A promessa aqui referida é a que se dirige a indivíduos ou a grupos constitutivos da clientela do candidato, não é a promessa ligada a compromissos programáticos ou de governo, apresentada ao todo da comunidade eleitora. Esta é verdadeiramente uma exigência da representação e da democracia, embora ela também possa frequentemente resvalar para a mentira, pela via da demagogia, e tornar-se incompatível com a ética.
Outras questões do regime democrático dizem respeito à compartimentação de representação política pelo corporativismo e à tendência manifesta nas democracias modernas ao desinteresse crescente da população em relação à esfera das coisas públicas, desinteresse mesmo pelo que concerne ao destino nacional respectivo. Penso que esta é uma questão que também tem a ver com a ética: a constatação de que a preocupação absolutamente predominante em assegurar as franquias e direitos da esfera da sociedade civil, e a exacerbação das disputas típicas das sociedades de mercado, as disputas de interesses legítimas dentro desta esfera (sociedade civil), como que vão amesquinhando a ética eminentemente política, a Ética de Hegel, e gradativamente substituindo-a pela ética do Gerson, para usar o jargão que o nosso povo entende. E a ética não pode ficar contida na esfera da vida privada em seus confrontos, a ética não se separa da política, da esfera da vida pública. A ética é política, é matéria pública, ou não é ética, pode ser moral, conjunto necessário de princípios das ações individuais. Logo adiante voltarei a comentar este ponto tão relevante.
E, ainda nessa abordagem de questões específicas do sistema democrático, há finalmente os que pretendem afirmar a relativa falta de importância de qualquer ética de valores universais (de fundo racionalista ou religioso) no mundo pós-moderno, sustentando, pragmaticamente, que o que é relevante é o respeito às normas positivas da democracia liberal, verdadeira garantia da boa convivência entre os homens em todos os sentidos.
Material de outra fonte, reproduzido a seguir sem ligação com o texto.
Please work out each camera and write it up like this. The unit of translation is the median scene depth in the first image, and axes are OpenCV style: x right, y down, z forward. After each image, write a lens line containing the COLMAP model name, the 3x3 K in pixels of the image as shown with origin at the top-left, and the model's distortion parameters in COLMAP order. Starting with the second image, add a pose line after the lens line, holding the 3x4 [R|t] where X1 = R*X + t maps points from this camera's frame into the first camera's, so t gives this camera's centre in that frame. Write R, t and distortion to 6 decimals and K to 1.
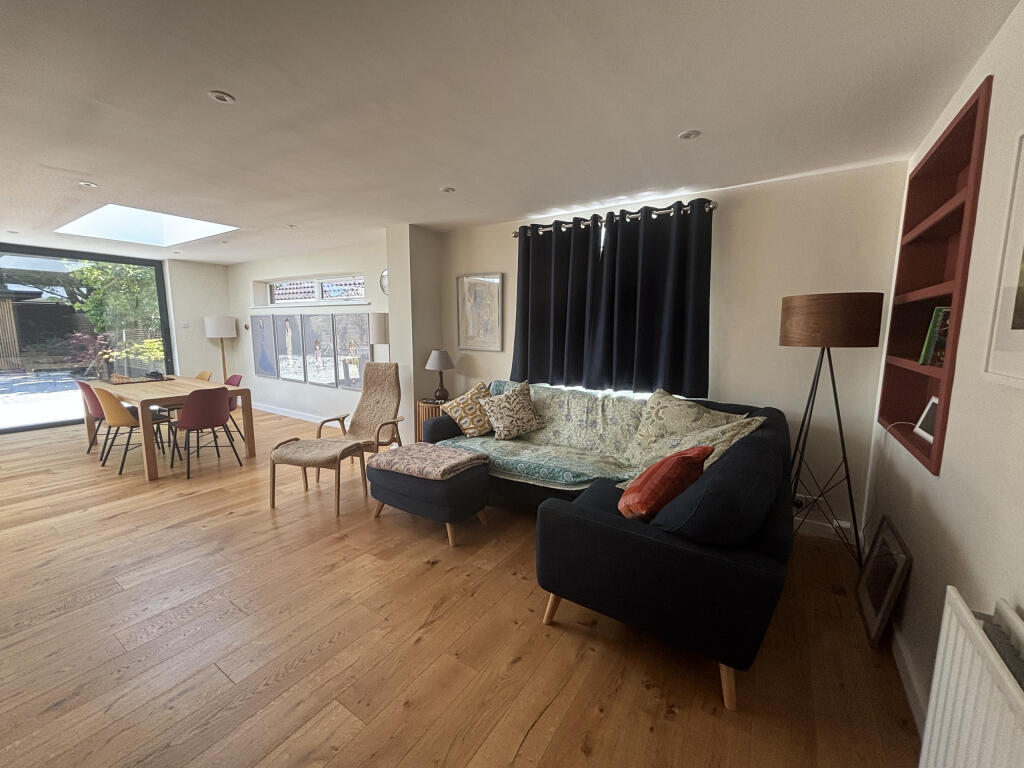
lens RADIAL K [[408.8, 0, 506.7], [0, 408.8, 385.3], [0, 0, 1]] dist [0.003870, -0.001320]
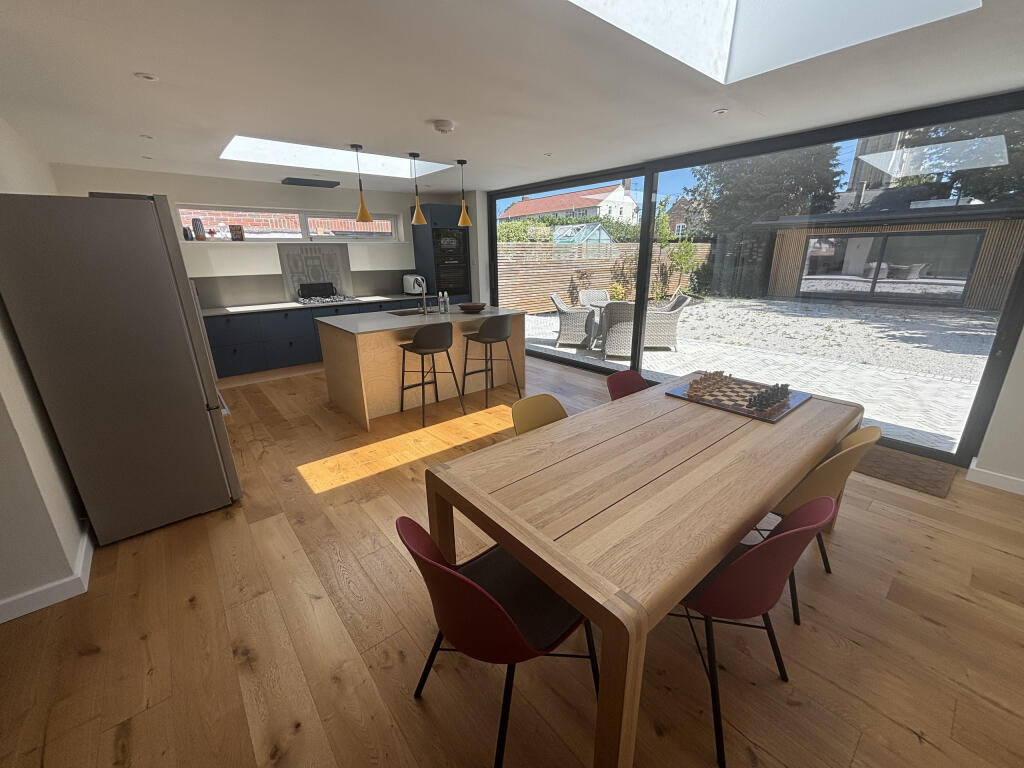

Todavia, o avanço e a consolidação da democracia neste final de século vão produzindo, também, em contrapartida, linhas de pensamento que parecem impor-se progressivamente, constituindo uma tendência a resolver esses conflitos cada vez mais em favor da ética. No que tange à mentira política sob todas as suas formas, incluindo as variantes da promessa, crescem as exigências da chamada "transparência" de todas as ações públicas, políticas e governamentais, sendo cada vez mais o direito à verdade visto como condição necessária à efetivação da liberdade de opinião consagrada em todas as constituições, na medida em que, sem a informação completa e correta, não pode haver opinião no sentido pleno da expressão, no sentido compreendido por essas constituições.
No que toca aos aspectos ligados ao desinteresse pela política e ao menosprezo pelos princípios éticos na dimensão coletiva, a contrapartida vem da crítica ao que se pode chamar de "democracia de resultados" e da conseqüente exigência de novas formas de democracia mais participacionistas e menos "representativas" na acepção clássica do liberalismo.
Entretanto, se é possível inferir ou vislumbrar uma tendência ao encontro da ética com a política na evolução da democracia, este será um encontro a muito longo prazo, um encontro de tipo assintótico (?), não o encontro imediato e historicamente momentâneo, tratado a seguir.